START Passage shown
First prize in my mind would be a Valgrind like tool which only requires trivial changes to the build process, but I'm pretty open to suggestions. If I have to run a hardened Linux to make this all possible, suggestions on pretty leading edge distros with reasonable automagic self configuration and hardware detection + laptop support would be greatly appreciated. Thanks much!"

30 comments

Min score:

Reason:

Sort:

Electric Fence by sleepingsquirrel · 2006-01-11 07:07 · Score: 3, Informative

See Electric Fence and your documentation for debugging malloc.
1. Re:Electric Fence by Anonymous Coward · 2006-01-11 07:41 · Score: 0
  
  What a great suggestion, too bad he said STACK corruption and not HEAP corruption. duh.
2. Re:Electric Fence by c0nst · 2006-01-11 07:56 · Score: 1
  
  Electric Fence can only detect heap corruption, but I think the submitter meant memory corruption of any kind. Valgrind can detect both.
Boehm Garbage Collector by sleepingsquirrel · 2006-01-11 07:10 · Score: 2, Informative

Also, you can use the Boehm garbage collector as a leak detector.
A Couple Of Tools by BusDriver · 2006-01-11 07:11 · Score: 4, Informative

You don't have to run a whole new distro!
First of all, there's libsafe which is just a simple compile and install. Seeing as we don't know much about your specific problem, I'm not sure if it'll help.
Second to try is compiling your own custom kernel with the GrSecurity kernel patch. It has as part of it the PaX kernel patch which is very effective at protecting against overflows. You could even just install the PaX kernel patch itself, but I believe the version in GrSecurity is kept more up-to-date. You can compile it with protection turned off by default, but using the PaX tools turn on protection for just the binaries you wish to check.
Installing either (or both) of these could well help you, without the need to blow away your current install and start fresh.
1. Re:A Couple Of Tools by sleepingsquirrel · 2006-01-11 07:41 · Score: 3, Informative
  
  If I had to guess, I'd say most likely his problem is caused by fence-post type errors in dynamically allocated arrays (malloc and friends). But on the off chance he's got problems with buffer overruns caused by user input (gets, etc.) there's also stack protectors like ProPolice in addition to libsafe.
2. Re:A Couple Of Tools by Anonymous Coward · 2006-01-12 03:12 · Score: 0
  
  Nope. I think his problem is the "=" instead of "==" in the if statement on line 42.
3. Re:A Couple Of Tools by Anonymous Coward · 2006-01-12 09:53 · Score: 0
  
  Most clueless commercial developers/vendors using LGPL libraries that state in their EULA that end-users are not allowed to reverse-engineer is actually violating the LGPL library's terms & conditions.
END Passage shown
START The data
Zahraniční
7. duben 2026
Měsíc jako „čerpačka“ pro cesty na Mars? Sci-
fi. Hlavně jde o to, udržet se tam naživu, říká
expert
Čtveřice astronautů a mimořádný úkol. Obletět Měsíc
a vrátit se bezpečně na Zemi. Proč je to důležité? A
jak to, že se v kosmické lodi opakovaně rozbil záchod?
END The data
▶ [Parts of the exercise]:
1 - Reproduce the portion of the forum thread starting at "1. Re:Electric Fence" and ending at "if it'll help.".
2 - In the forum thread, which kernel patch is said to be included as part of the GrSecurity kernel patch?
3 - Translate this sentence from the forum thread into Spanish: "Also, you can use the Boehm garbage collector as a leak detector."

▶ [Task results]:
1 -
1. Re:Electric Fence by Anonymous Coward · 2006-01-11 07:41 · Score: 0
  
  What a great suggestion, too bad he said STACK corruption and not HEAP corruption. duh.
2. Re:Electric Fence by c0nst · 2006-01-11 07:56 · Score: 1
  
  Electric Fence can only detect heap corruption, but I think the submitter meant memory corruption of any kind. Valgrind can detect both.
Boehm Garbage Collector by sleepingsquirrel · 2006-01-11 07:10 · Score: 2, Informative

Also, you can use the Boehm garbage collector as a leak detector.
A Couple Of Tools by BusDriver · 2006-01-11 07:11 · Score: 4, Informative

You don't have to run a whole new distro!
First of all, there's libsafe which is just a simple compile and install. Seeing as we don't know much about your specific problem, I'm not sure if it'll help.

2 - The PaX kernel patch.

3 - Además, puedes usar el recolector de basura de Boehm como detector de fugas.